TU München - Fakultät für
Es sprechen Studenten über ihre abgeschlossenen Diplomarbeiten und Systementwicklungsprojekte.
Am Mittwoch, 19.02.20, ab 13:00 Uhr, im Raum Alonzo Church (01.09.014):
Visualizing precise spatial information
Optimization of localization data acquisition for an indoor positioning system
The thesis investigates the MAC-layer data of a WiFi-based indoor positioning system developed by at the chair of software engineering under the supervision of Prof. Dr. Manfred Broy. The system comprises of several IEEE 802.11 WiFi transceivers, that capture emitted probe requests within a given area. Probe requests are packets transmitted by WiFi-enabled devices when scanning ad-hoc for nearby networks. As these requests are usually captured by more than one of the transceivers, it is possible to infer the location of the transmitting device with a certain level of accuracy out of the differences in the measured signal strengths. In this thesis we investigate and evaluate the frequency with which these requests are transmitted under different occasions for a multitude of mobile devices operating in a range of firmware versions. In addition, we examined methods with which devices within range could eventually be prompted to increase the emission rate of probe requests and other useful frames. In the second part, we examined and evaluated cell phone signaling as an alternative data source for crowd analytics. Therefore, measurements in the GSM frequency domain under varying circumstances were performed. Many users might have WiFi switched off when not at home, thus being untraceable from the aforementioned system. To eliminate such cases, software-defined radio (SDR) antennas tuned in the downlink frequencies of nearby GSM base stations were put into use. GSM was primarily chosen among UMTS and LTE, because of occasional lack of coverage indoors that makes cellphones fallback to GSM. Apart from that, GSM is better documented, unencrypted for the signaling part that is of interest and can be captured and analyzed with inexpensive off-the-self SDR equipment.

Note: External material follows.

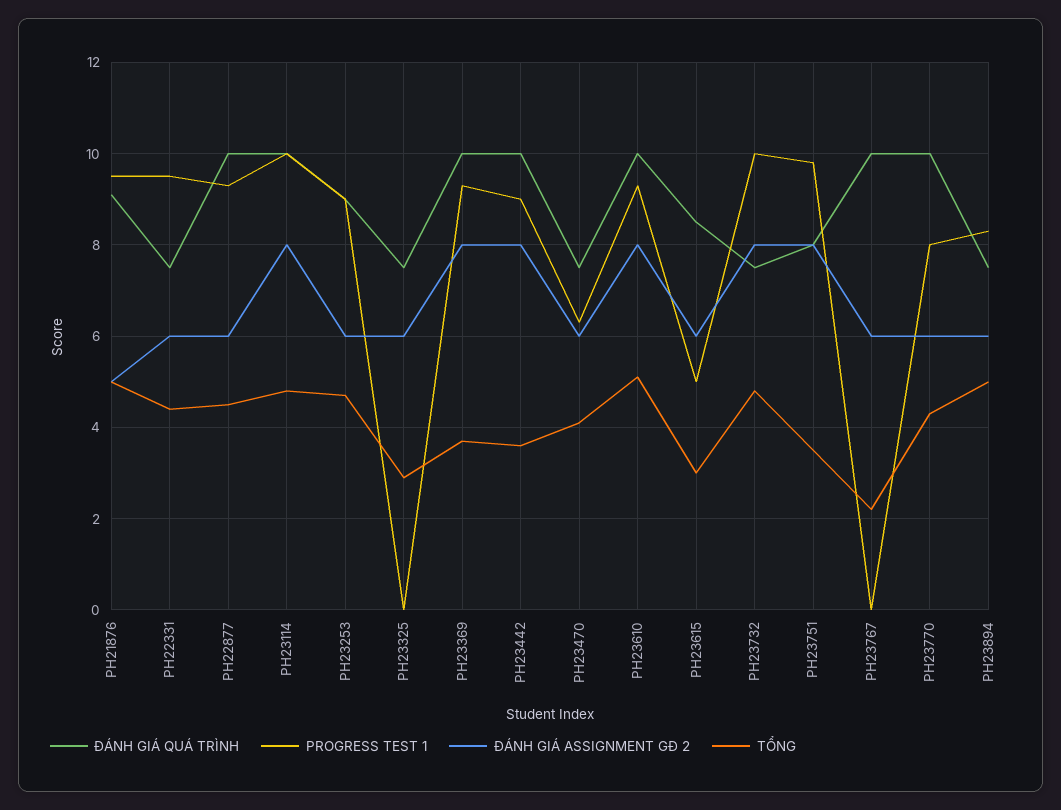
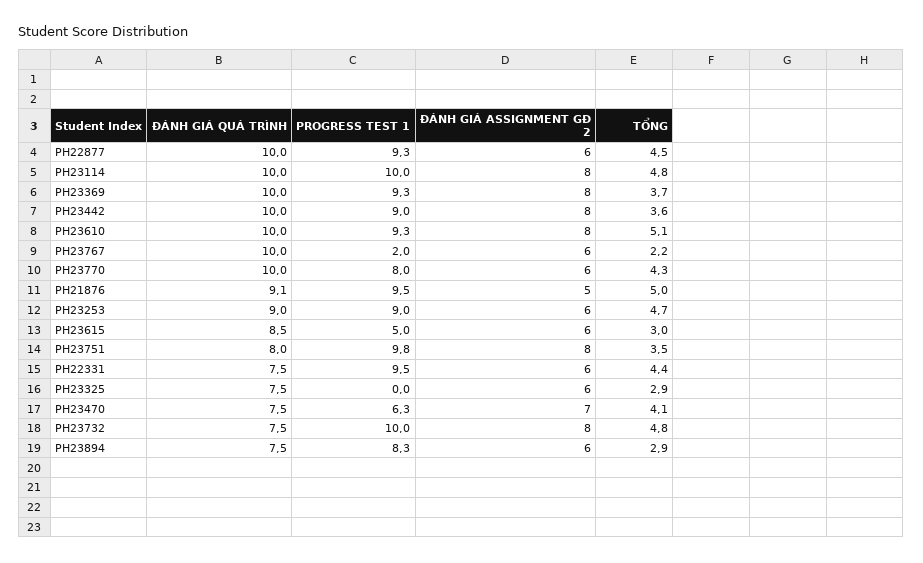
ĐÁNH GIÁ ASSIGNMENT GĐ 2, PH23470: 6 -> 7
PROGRESS TEST 1, PH23767: 0 -> 2
TỔNG, PH23894: 5 -> 2.9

Identification of redundant test cases using clone detection and test case specific coverage
Testing is a major part of the entire software development effort. In the course of the development of a software system, the size and complexity of the test suite increases. This often results in more cloned, syntactically redundant test cases. As code clones increase the maintenance effort and lead to faults due to inconsistent changes, detecting and refactoring code clones is important to assure a high level of code quality. However, one observes in practice that code clones in test code in comparison to production code appear less relevant to developers. Clones in test code are thus often ignored. In this work, we therefore propose an approach to determine the relevance of cloned test code before involving developers. By additionally considering method coverage, we evaluate the degree to which test cases execute the same methods. We aim to filter clone findings based on the assumption that pairs of cloned tests that additionally execute a high number of identical methods are considered more relevant for a refactoring. To evaluate our approach, we conducted a case study to examine the test suites of nine open source software systems. In a survey, developers were asked to evaluate the relevance of cloned test cases. We then examined the relation between the developer rated relevance and the number of executed identical methods of cloned pairs of tests and could show a moderate correlation. Even though the predicted relevance of clone pairs based on the number of executed identical methods was mostly in accordance to the estimation of the developers, there were false negative predictions that have to be addressed to reliably filter clone findings in test code.
Automated classification of test cases into test levels
Developers have to find a good balance between short feedback cycles and extensive tests when maintaining a test suite for a software system. Testing patterns such as the Test Automation Pyramid recommend different amounts of tests per testing level to test efficiently on different abstraction levels and to keep the test suite maintainable (i.e. Unit Tests, Integration Tests, System Tests, et cetera). However, without insights into the actual composition of a test suite, that is, the sizes of the testing levels and their characteristics, it is unfeasible to preserve or apply suggested testing patterns. Analyzing large test suites manually is not a viable solution. We present an automated classification approach to classify test cases of a test suite into testing levels, eventually finding the sizes of each level, enabling us to determine the testing pattern. We conduct a case study to apply and validate our approach. In our review of the study results, we find that the approach proposes different testing levels for a test suite than a manual classification by developers. Yet, with the metrics we use in our approach to determine the testing level (numbers of classes executed in a test and test duration) and with regards to the discussion conclusions, we also consider the classification results for the study objects as realistic and solid. The results also allow us to discuss and describe the characteristics of a testing level, which we confirm to be different for different testing levels. We also observe that the execution time of a test case is not as important for the classification than the test’s coverage of the system under test.